§ Entries supplied
-- Opening Marker --
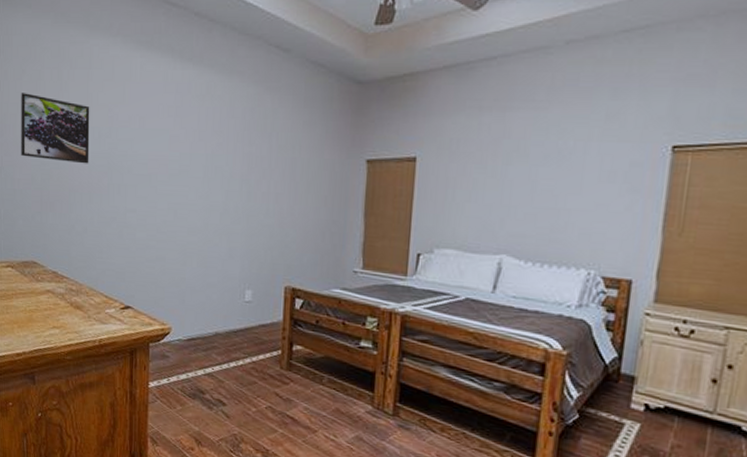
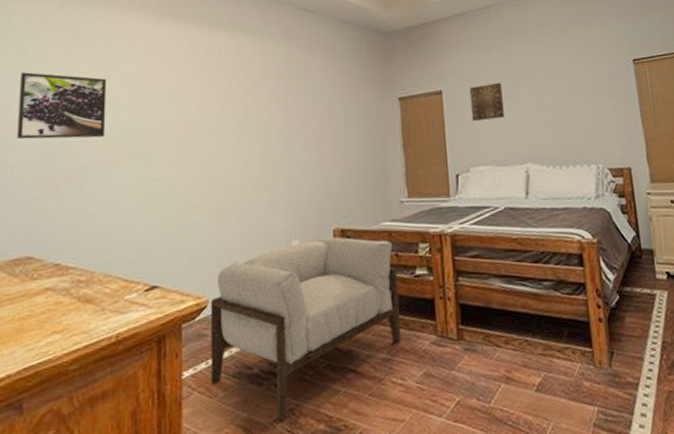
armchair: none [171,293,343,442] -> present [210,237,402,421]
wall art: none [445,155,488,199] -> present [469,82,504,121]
-- Closing Marker --
-- Opening Marker --
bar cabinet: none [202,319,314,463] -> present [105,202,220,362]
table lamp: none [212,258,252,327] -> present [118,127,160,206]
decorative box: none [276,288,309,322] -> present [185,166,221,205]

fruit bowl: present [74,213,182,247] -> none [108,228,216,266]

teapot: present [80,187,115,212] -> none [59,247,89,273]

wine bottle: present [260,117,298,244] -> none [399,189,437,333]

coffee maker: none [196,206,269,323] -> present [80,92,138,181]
-- Closing Marker --
-- Opening Marker --
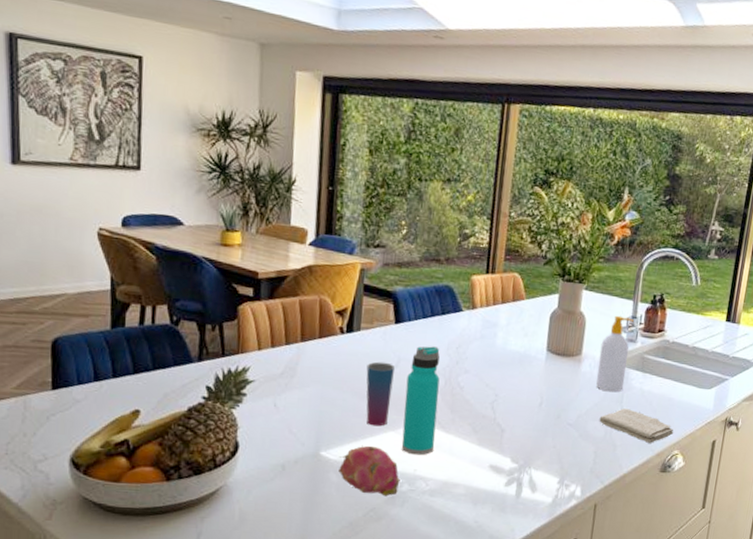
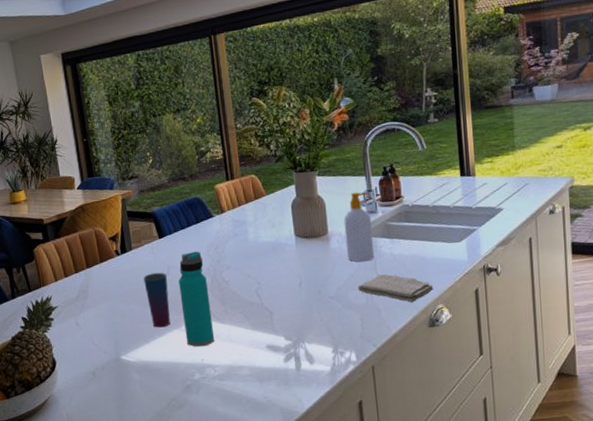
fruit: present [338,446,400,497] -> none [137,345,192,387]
-- Closing Marker --
§ Exercise instructions
Among the lines above, which ones include the word "fruit"? Copy them.

§ Answer below
fruit bowl: present [74,213,182,247] -> none [108,228,216,266]
fruit: present [338,446,400,497] -> none [137,345,192,387]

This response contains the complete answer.